On 12/17/2009 10:10 PM, OrionWorks - Steven Vincent Johnson wrote:
I disagree. I think Steorn would have to convince a LOT of people in order to pull it off, but in the end it would still fail - they will still be tarred and feathered. It's my understanding that most con jobs are done with as little publicity as possible since con artists typically go after the ignorant and uneducated, and the best way to accomplish that is to operate as discretely as possible - preferably from Nigeria! ;-) I realize some might point to Madoff as an example of a high profile successful con job. But again I disagree. I realize many people got bilked out of billions of dollars, but eventually, Madoff didn't succeed, and where is he now.
Wait -- Madoff is held up as an example of a high profile con job that shows the sort of things a con artist will attempt.
He's held up as an example of how you can get staff members to go along and do the heavy lifting to make the con work.

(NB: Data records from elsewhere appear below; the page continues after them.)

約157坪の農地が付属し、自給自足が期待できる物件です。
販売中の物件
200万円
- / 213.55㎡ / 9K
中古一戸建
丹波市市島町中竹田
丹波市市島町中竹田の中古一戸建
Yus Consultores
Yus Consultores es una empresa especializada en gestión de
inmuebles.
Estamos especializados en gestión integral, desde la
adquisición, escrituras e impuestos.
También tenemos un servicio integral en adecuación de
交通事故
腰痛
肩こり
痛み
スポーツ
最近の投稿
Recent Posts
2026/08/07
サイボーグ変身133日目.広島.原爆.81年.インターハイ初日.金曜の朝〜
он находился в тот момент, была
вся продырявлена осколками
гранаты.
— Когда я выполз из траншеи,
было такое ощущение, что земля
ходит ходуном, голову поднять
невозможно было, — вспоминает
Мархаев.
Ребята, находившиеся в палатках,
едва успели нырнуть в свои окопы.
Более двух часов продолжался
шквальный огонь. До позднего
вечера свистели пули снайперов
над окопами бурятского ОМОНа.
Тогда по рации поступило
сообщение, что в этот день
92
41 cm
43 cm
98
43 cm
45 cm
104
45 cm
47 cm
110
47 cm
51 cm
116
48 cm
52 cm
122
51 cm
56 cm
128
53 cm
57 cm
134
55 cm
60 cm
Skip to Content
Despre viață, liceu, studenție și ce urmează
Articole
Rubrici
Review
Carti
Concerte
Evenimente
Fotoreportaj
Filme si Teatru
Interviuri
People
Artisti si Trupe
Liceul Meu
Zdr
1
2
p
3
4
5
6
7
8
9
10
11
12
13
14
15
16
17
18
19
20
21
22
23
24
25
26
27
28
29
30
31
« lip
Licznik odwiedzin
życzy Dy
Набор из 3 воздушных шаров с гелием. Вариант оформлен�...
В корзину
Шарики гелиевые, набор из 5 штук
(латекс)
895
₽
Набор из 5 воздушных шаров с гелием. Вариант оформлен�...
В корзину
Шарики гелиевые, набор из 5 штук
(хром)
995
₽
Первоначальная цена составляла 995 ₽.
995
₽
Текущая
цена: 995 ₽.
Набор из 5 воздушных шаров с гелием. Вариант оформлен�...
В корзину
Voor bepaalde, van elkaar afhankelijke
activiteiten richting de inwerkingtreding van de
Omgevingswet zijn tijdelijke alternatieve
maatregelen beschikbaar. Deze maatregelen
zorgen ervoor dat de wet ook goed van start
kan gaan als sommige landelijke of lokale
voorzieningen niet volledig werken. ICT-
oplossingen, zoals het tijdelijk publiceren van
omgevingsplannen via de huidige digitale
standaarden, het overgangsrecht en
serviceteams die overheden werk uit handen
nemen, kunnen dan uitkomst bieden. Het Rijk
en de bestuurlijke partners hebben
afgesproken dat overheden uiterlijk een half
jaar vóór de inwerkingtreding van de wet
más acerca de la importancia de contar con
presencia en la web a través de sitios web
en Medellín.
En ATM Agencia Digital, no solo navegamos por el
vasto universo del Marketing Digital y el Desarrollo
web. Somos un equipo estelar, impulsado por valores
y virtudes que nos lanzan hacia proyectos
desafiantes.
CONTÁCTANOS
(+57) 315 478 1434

But he's **NOT** held up as an example of a "successful" con artist, because he (a) had no exit strategy, (b) was running a con for which no conceivable exit strategy existed which could have covered all the people involved in it, and (c) was running a con which was absolutely guaranteed to collapse, as a result of which it absolutely required an exit strategy (but see (a) and (b)).
In other words, far from being successful, his was a con whose failure was absolutely assured.
And as such it provides an existence proof for people who are intelligent, dishonest, and yet are also fools, all at the same time.
Any reasoning which goes, "Joe can't be conning us, because if he is, he's sure to get in trouble eventually, and he knows it, so he wouldn't do that..." is proven to be false by the existence of the Madoff gang.
By the standards of normal humans, who are by and large honest most of the time and more or less law abiding, professional criminals are insane. When trying to understand con artists, this is a good thing to keep in mind.